A possible risk is that China's ban could extend to semi-autonomous Hong Kong. However, Hong Kong regulators have pushed back on the idea, citing the "one country, two systems" principle that allows the former British colony to have its own economic and political system. There are also signs that Hong Kong's approach may have Beijing's tacit approval. Representatives of China's Liaison Office and other officials have been spotted at crypto gatherings in the city, according to people familiar with the matter, who also described the encounters as friendly. The muted support may indicate that China wants to use Hong Kong as a testing ground for digital assets. However, Beijing has not indicated any easing of its stranglehold on the sector locally amid concerns over consumer protections, the potential use of crypto to evade capital controls and the environmental impact of gold mining. Energy-hungry bitcoin.

5. What obstacles remain?

Regulatory ambiguity is a key issue for crypto businesses. There are a number of areas that are not specifically addressed by the SFC. These include so-called “NewFi” categories such as decentralized finance, derivatives and staking when it comes to digital assets. NFTs and utility tokens such as those used for gambling also do not fall under clearly regulated activities. Virtual asset companies operating in these areas must determine whether their business offerings constitute securities and, if so, require a license. The task is complex and the SFC has indicated that decisions will be made on a case-by-case basis. Other hurdles include access to banking services, as crypto businesses face strict know-your-customer and anti-money laundering rules. The SFC and the Hong Kong Monetary Authority have urged lenders to support the sector and held meetings in April and June to encourage lenders to open accounts for regulated crypto companies. Recruiting talent is another challenge. Responsible officers - who bear primary responsibility for compliance in a licensed company - are rare. Institutional-level crypto traders and developers are also frequently cited as hard to find.

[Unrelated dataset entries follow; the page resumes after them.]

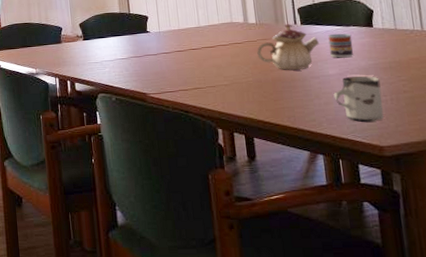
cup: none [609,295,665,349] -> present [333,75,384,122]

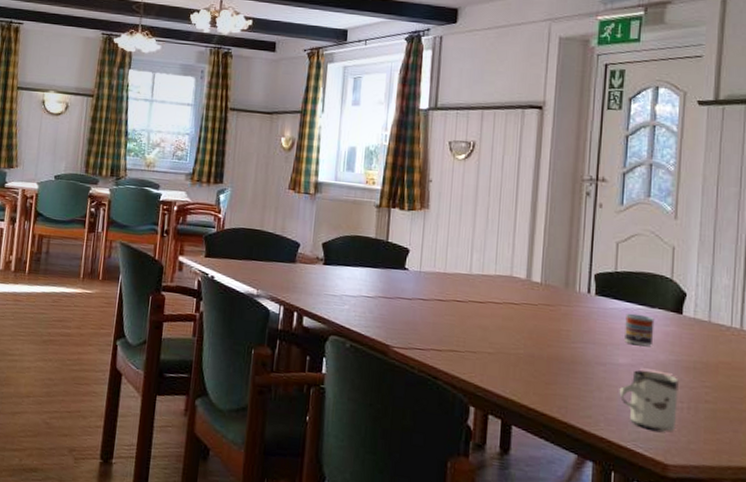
teapot: present [257,24,319,70] -> none [535,291,613,351]

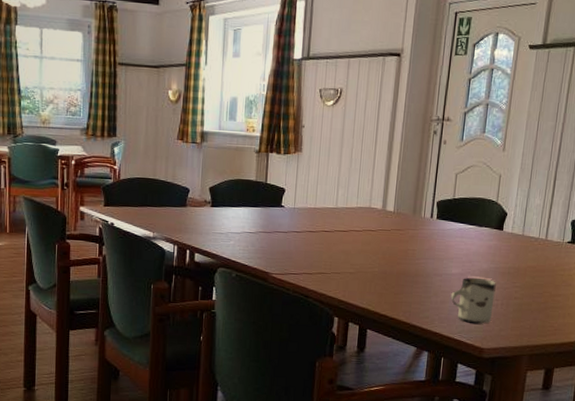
cup: present [624,313,655,347] -> none [457,232,482,259]

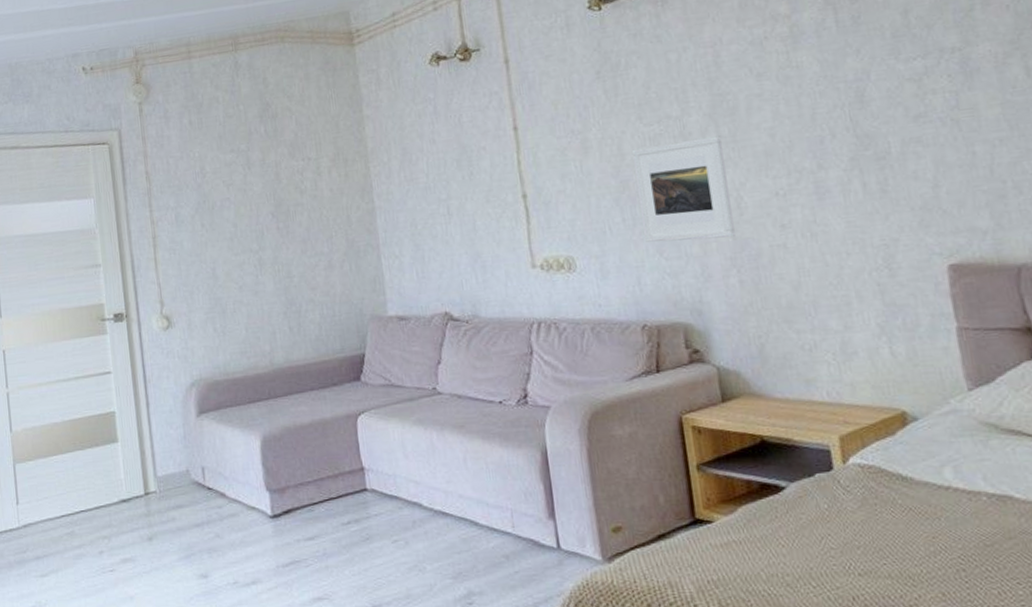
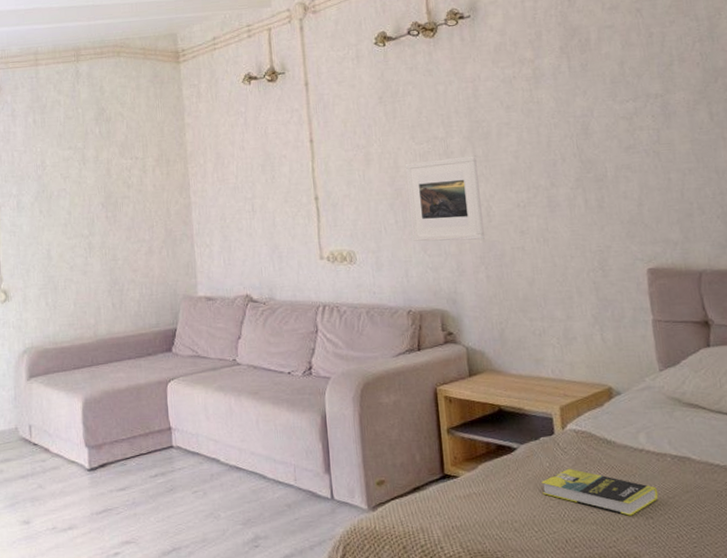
book: none [818,510,972,568] -> present [541,468,658,516]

6. How has the Hong Kong crypto kingpin been received?

Hong Kong's crypto kingpin has sparked interest from local and overseas companies given the city's potential to serve as a conduit for Chinese wealth should the mainland ever loosen its restrictions on digital assets. Companies such as Huobi, OKX and Amber Group said they intended to secure licenses, but no major investment pledges immediately followed the rollout of the new regime. It is unclear whether the regulations are attractive enough to induce companies to invest heavily. The focus on protecting retail investors could hurt profitability if areas such as margin trading, staking and derivatives remain banned. Additionally, the global crypto market is yet to fully recover from its $1.5 trillion rout last year.